The Clinical Trial Technical Challenge: Programmability and Extensibility at Scale

Clinical trials are an extraordinarily complex and vitally important undertaking. These are enormous projects, with the cost of developing a single new drug averaging $2.6 billion. A phase-3 clinical trial — the final stage before approval — will involve thousands, sometimes tens of thousands, of participants. Hundreds, even thousands, of data points for each participant must be tracked over time for years. Ultimately, this means there could be hundreds of millions of data points that must be protected, secured and blinded. And, ultimately, all of that data will need to pass through multiple different applications for analysis.

Don’t be fooled by the extraordinarily fast pace of COVID-19 vaccine development. This is not the norm. These clinical trials were conducted safely and rigorously, but they also had unprecedented resources and the urgent need for a vaccine to combat a deadly, highly infectious disease pushing them forward. Most clinical trials take six to seven years to complete. Given the stakes — these new treatments could save and vastly improve the quality of life for millions of people — if there’s a way to speed up the process without compromising the science or ballooning budgets to the size required to combat an urgent global crisis, shouldn’t we do so?

In fact, there is a way to significantly reduce the length of clinical trials. In many cases, pharmaceutical companies use dozens of software platforms from different vendors, with data stored in multiple, disconnected silos. By unifying the myriad of applications and data stores into an integrated whole that operates efficiently, a clinical trial can shave 20% or more off the normal amount of time it takes to complete it.

Four Primary Capabilities for a Clinical Trial Data Platform

The last statement is much easier said than done. Creating that unified system for managing clinical trial data requires an enormous feat of engineering. Specifically, there are four capabilities that any such unified system must enable.

1. The software platform must be able to change and extend a data model for each clinical trial without having to rebuild a schema every time. The data models and platform have to be flexible yet efficient to manage hundreds of millions of records across multiple trials. The data a trial needs to collect differs a great deal depending on the condition the drug aims to treat. As one can imagine, an oncology trial will be looking at very different data than one for pain management.
2. Next, the data must be secure. Not only must it be protected from external threats such as ransomware and data theft, but it must also be blinded. The gold standard for a clinical trial is “double-blinded,” which means that neither the participants nor their physicians (among other roles) can know who received the pharmaceutical candidate and who received the placebo. For IT and DevOps teams, this means that data must be blinded according to the role at a low level, which is difficult to achieve while continuing to provide strong performance.

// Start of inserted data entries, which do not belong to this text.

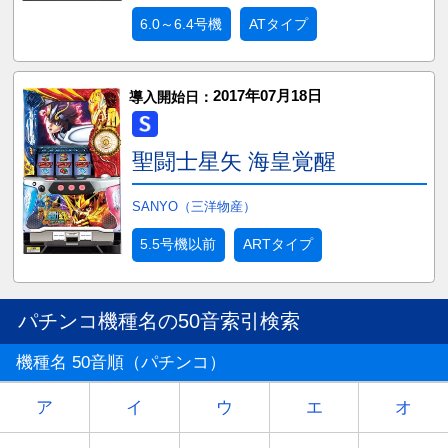
6.0～6.4号機
ATタイプ
2017年07月18日
導入開始日：
聖闘士星矢 海皇覚醒
SANYO（三洋物産）
5.5号機以前
ARTタイプ
パチンコ機種名の50音索引検索
機種名 50音順（パチンコ）
ア
イ
ウ
エ
オ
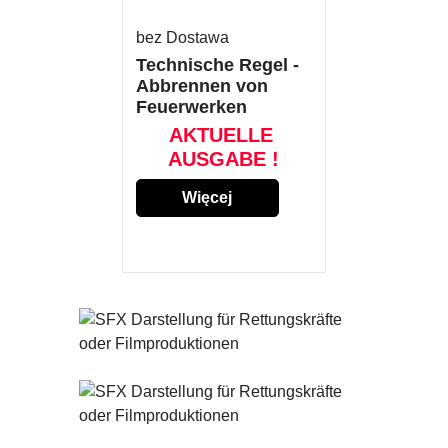
bez Dostawa
Technische Regel -
Abbrennen von
Feuerwerken
AKTUELLE
AUSGABE !
Więcej
szczegółów...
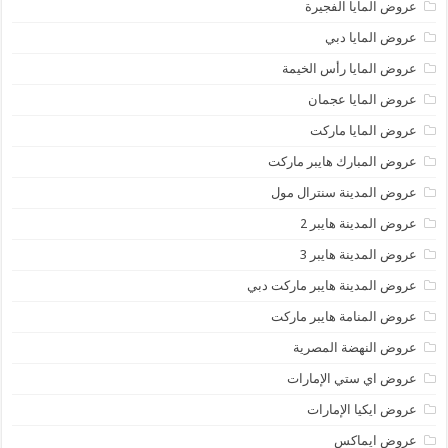
عروض المايا الفجيرة
عروض المايا دبي
عروض المايا رأس الخيمة
عروض المايا عجمان
عروض المايا ماركت
عروض المبارك هايبر ماركت
عروض المدينة سنترال مول
عروض المدينة هايبر 2
عروض المدينة هايبر 3
عروض المدينة هايبر ماركت دبي
عروض المنامة هايبر ماركت
عروض النهضة المصرية
عروض اي ستي الإمارات
عروض ايكيا الإمارات
عروض ايماكس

3. The platform must be extensible. Over seven years, the data collected may change even within a single trial. The ability to extend a base schema on the fly to adapt it to current needs will save an enormous amount of time, because building a brand new schema and then transferring data to it is a lengthy process, particularly when you’re dealing with hundreds of millions of data points. 

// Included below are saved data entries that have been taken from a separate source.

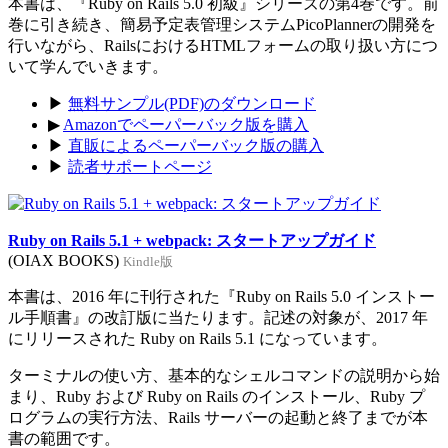
本書は、『Ruby on Rails 5.0 初級』シリーズの第4巻です。前
巻に引き続き、簡易予定表管理システムPicoPlannerの開発を
行いながら、RailsにおけるHTMLフォームの取り扱い方につ
いて学んでいきます。
▶
無料サンプル(PDF)のダウンロード
▶
Amazonでペーパーバック版を購入
▶
直販によるペーパーバック版の購入
▶
読者サポートページ
Ruby on Rails 5.1 + webpack: スタートアップガイド
(OIAX BOOKS)
Kindle版
本書は、2016 年に刊行された『Ruby on Rails 5.0 インストー
ル手順書』の改訂版に当たります。記述の対象が、2017 年
にリリースされた Ruby on Rails 5.1 になっています。
ターミナルの使い方、基本的なシェルコマンドの説明から始
まり、Ruby および Ruby on Rails のインストール、Ruby プ
ログラムの実行方法、Rails サーバーの起動と終了までが本
書の範囲です。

4. Finally, the platform must be as easy as possible to modify by non-programmers. If the study designer can implement rules, such as “if a patient is biologically male, they cannot be pregnant,” without having to employ the skills of a programmer, the trial will move ahead faster, especially since each trial can have hundreds or thousands of rules. 

The Road Ahead

All of these goals become much more challenging to implement at scale. The flow of information within a clinical trial is complex, and a single change can have cascading effects, as the data is blind. 

One major way that pharmaceutical companies are achieving these goals is by leveraging the Cloud and DevOps. The advantages are many: data resides in a unified, central repository that’s accessible from anywhere; there’s no hardware to manually configure, which slows things down; and, modern cloud infrastructures are extraordinarily resilient, secure, and robust. 

Many of the goals above have been largely met through the development of software-as-a-service (SaaS)-based platforms, but the challenges for improving the technology foundation for clinical trials are far from over. For instance, AI can be applied to auto-classify documentation. There’s a lot of opportunities to automate data collection through wearable devices. Also, all of this functionality will require the implementation of programmability and extensibility at scale. 

It’s a massive challenge, but many of the best minds in software engineering are making progress. Given the goal — more powerful treatments becoming available for sick people faster — these are challenges worth tackling.